Having received two advanced degrees under the famed German theologian Jürgen Moltmann (Dr. theol. and Dr. theol. habil.), Volf has forged a theology that has earned him the designation "a theologian of the bridge". The main thrust of his theology is to bring the reality and the shape of God's Trinitarian life and love to bear on multiple divisions in today's world—between denominations, faiths, and ethnic groups as well as between the realms of the sacred and the secular (in particular business, politics, and globalization processes).

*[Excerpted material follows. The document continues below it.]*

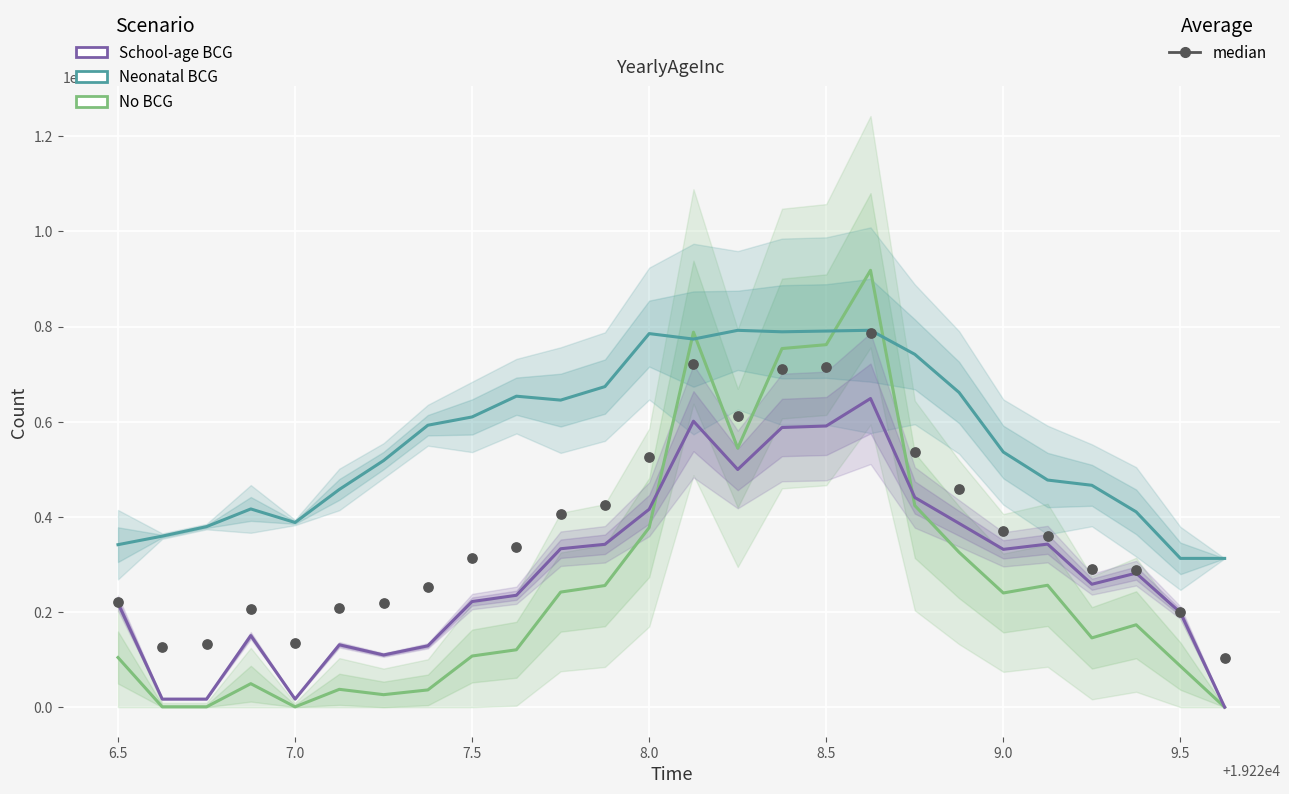

Which series has the largest total across all categories?

Neonatal BCG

Volf won the 2002 University of Louisville and the Louisville Presbyterian Theological Seminary Grawemeyer Award in Religion and his 1996 book ''Exclusion and Embrace'' was named by ''Christianity Today'' as one of the 100 Most Influential Books of the Twentieth Century. He has also served as an advisor for the White House Office of Faith-Based and Neighborhood Partnerships and for several years co-taught a course at Yale with former British Prime Minister Tony Blair on globalization. Volf is a frequent commentator on religious and cultural issues in popular media outlets such as CNN, NPR, and Al Jazeera.
==Family and early life==
Miroslav Volf was born on September 25, 1956, in Osijek, Croatia, which was then part of the Socialist Federal Republic of Yugoslavia. At the age of five his family moved to the multicultural city of Novi Sad, Serbia (then also part of Yugoslavia), where his father became a minister for the small Pentecostal community. Growing up as part of that community, Volf lived doubly on the margins. Religiously, Osijek was predominantly Roman Catholic and Novi Sad predominantly Orthodox; in both towns, Protestants were a small minority and Pentecostals were "a minority of a minority".〔Rupert Short, ed., ''God's Advocates'' (Grand Rapids, MI: Eerdmans, 2005), 214.〕 Politically, Yugoslavia was dominated by Marxist ideology and the state was openly hostile to all religious expression; Christian ministers were particularly suspect and carefully monitored. Raised in a home marked by a deep and articulate faith, Volf was formed in a Christianity that represented a form of life foreign to the dominant culture around him. As Volf later recalled about his childhood, he did not have the luxury of "entertaining faith merely as a set of propositions that you do or don't assent to".〔Short, ''God's Advocates'', p. 215.〕 In school, especially in his early teens, the faith of his parents and their community was a heavy burden; Volf's sense of being different from his peers and from the larger culture around him caused him "almost unbearable shame" and he rebelled against faith.〔 In his mid teens, however, he had a quiet conversion. As the only openly Christian student in his high school, he had to explain why and how the Christian faith makes sense intellectually and is a salutary way of life. This was the beginning of his journey as a theologian. The experience engendered his abiding conviction that living and working on the margins may be an advantage for a theologian of a faith that itself was born on the margins.